LIST OF TASKS →
A - In the text on Scott's legal practice, write out the passage that begins at the words "False Claims Act Defense" and stops after the words "of civil, criminal, and administrative proceedings.".
B - According to the text on Scott's legal practice, how much in false and fraudulent claims did the criminal healthcare fraud cases he led at DOJ involve?

DOCUMENT SECTION →
Content starts
Scott has tried securities and commodities fraud cases. He knows how federal prosecutors use trading data, chat logs, and electronic communications to build fraud cases. He uses that experience to find the weaknesses in the government's case and challenge its theories at every stage of an investigation. And if a case cannot be resolved on favorable terms, Scott has the trial skills and first-chair experience to defend his clients at trial in federal court.
False Claims Act Defense & Procurement Fraud Defense
Scott defends healthcare providers, government contractors, and executives against False Claims Act (31 U.S.C. §§ 3729–3733) investigations, qui tam whistleblower lawsuits, and procurement fraud allegations.
Scott represents clients at every stage of an FCA enforcement case. He defends clients responding to Civil Investigative Demands (CIDs), during the sealed phase of qui tam actions, through DOJ intervention decisions, in settlement negotiations, and at trial if necessary. Because FCA investigations often carry parallel criminal exposure and collateral consequences, such as OIG exclusion or debarment from federal programs, Scott draws on his near decade-long tenure at DOJ's Fraud Section to defend clients across the full spectrum of civil, criminal, and administrative proceedings.
Scott's healthcare FCA defense practice is built on his experience as lead counsel in criminal healthcare fraud cases at DOJ involving over $600 million in false and fraudulent claims. He defends healthcare providers and executives against FCA allegations of upcoding, billing for medically unnecessary services, and Anti-Kickback Statute (42 U.S.C. § 1320a-7b) violations across wound care, home health, telehealth, pharmacy, laboratory testing, and Medicare Part B services.
Scott's procurement fraud defense practice covers bid-rigging, cost-mischarging, defective pricing, product substitution, and fraud involving Small Business Administration (SBA) programs. He defends government contractors and executives in investigations and cases brought by the Defense Criminal Investigative Service (DCIS), the FBI, the Department of Health and Human Services Office of Inspector General (HHS-OIG), the Small Business Administration Office of Inspector General (SBA-OIG), federal Inspectors General, and United States Attorney's Offices nationwide.
Scott knows how the government seeks to build FCA cases because he did just that at the Fraud Section for nearly a decade. He uses that experience to challenge the government's theories of liability, defend against inflated damages calculations, and protect his clients across parallel civil, criminal, and administrative proceedings.
Cryptocurrency Litigation & Digital Asset Recovery
Scott represents clients in complex disputes involving digital assets, blockchain technology, and crypto investments. Scott handles both offensive and defensive cryptocurrency litigation. Scott prosecutes claims for his clients to recover lost or misappropriated cryptocurrency and investment losses. He also defends clients’ digital assets against government and third-party freeze orders, asset seizure, and civil and criminal forfeiture proceedings.
Content ends
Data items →
Content starts
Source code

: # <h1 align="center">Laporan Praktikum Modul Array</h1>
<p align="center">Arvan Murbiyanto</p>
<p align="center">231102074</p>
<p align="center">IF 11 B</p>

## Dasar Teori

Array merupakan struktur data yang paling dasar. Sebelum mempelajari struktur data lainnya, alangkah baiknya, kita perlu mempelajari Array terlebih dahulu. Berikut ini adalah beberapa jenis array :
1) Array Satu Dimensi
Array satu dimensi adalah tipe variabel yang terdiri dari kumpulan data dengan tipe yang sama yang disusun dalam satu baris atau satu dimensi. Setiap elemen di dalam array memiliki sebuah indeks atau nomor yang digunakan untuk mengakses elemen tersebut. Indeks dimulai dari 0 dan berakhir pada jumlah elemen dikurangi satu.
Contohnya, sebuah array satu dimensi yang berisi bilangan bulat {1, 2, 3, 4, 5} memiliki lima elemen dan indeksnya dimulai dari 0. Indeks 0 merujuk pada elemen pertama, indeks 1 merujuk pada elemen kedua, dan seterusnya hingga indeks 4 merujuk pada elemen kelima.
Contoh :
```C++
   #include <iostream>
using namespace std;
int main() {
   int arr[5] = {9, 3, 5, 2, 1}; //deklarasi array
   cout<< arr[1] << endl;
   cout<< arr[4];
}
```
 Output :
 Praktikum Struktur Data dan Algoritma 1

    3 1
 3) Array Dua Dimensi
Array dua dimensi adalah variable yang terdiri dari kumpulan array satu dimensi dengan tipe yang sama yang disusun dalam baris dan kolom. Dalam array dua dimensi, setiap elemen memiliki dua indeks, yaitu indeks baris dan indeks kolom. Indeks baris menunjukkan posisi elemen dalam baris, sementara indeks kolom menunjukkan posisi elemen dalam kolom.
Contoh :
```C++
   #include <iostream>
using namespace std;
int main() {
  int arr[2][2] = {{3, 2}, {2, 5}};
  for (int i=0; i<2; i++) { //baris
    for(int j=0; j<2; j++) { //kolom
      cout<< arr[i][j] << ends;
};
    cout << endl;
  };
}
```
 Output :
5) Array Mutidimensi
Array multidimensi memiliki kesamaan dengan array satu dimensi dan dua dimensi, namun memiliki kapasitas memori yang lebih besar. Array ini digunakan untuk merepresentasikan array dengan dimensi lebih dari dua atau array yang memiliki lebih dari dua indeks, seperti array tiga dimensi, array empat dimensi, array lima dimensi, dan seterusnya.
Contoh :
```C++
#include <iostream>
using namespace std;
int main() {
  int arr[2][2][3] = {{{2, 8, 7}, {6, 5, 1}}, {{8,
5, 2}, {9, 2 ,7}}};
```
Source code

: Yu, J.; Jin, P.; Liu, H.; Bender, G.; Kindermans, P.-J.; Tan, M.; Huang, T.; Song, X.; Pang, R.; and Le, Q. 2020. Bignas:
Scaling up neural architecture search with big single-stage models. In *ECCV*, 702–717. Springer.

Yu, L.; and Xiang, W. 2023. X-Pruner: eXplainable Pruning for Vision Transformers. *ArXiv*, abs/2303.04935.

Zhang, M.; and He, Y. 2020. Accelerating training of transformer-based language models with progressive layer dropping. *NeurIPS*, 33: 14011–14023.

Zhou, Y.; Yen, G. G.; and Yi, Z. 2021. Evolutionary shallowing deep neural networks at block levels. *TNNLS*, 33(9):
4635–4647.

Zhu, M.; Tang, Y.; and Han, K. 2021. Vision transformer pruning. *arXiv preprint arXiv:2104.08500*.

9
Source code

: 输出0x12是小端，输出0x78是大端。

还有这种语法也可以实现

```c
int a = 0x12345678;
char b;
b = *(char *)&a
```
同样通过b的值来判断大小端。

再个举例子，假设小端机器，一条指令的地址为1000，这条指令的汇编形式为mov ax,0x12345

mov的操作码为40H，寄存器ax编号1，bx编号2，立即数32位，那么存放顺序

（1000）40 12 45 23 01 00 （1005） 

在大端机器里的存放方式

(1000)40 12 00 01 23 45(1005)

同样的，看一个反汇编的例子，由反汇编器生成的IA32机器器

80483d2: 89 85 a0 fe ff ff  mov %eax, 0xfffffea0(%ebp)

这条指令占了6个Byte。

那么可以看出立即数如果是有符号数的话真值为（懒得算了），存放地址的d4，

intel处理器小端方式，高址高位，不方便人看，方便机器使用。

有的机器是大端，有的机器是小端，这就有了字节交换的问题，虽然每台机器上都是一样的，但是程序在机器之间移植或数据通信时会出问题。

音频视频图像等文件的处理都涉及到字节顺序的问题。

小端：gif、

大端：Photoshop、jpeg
Content ends
RESPONSES TO THE EXERCISE →
A -
False Claims Act Defense & Procurement Fraud Defense
Scott defends healthcare providers, government contractors, and executives against False Claims Act (31 U.S.C. §§ 3729–3733) investigations, qui tam whistleblower lawsuits, and procurement fraud allegations.
Scott represents clients at every stage of an FCA enforcement case. He defends clients responding to Civil Investigative Demands (CIDs), during the sealed phase of qui tam actions, through DOJ intervention decisions, in settlement negotiations, and at trial if necessary. Because FCA investigations often carry parallel criminal exposure and collateral consequences, such as OIG exclusion or debarment from federal programs, Scott draws on his near decade-long tenure at DOJ's Fraud Section to defend clients across the full spectrum of civil, criminal, and administrative proceedings.

B - Over $600 million.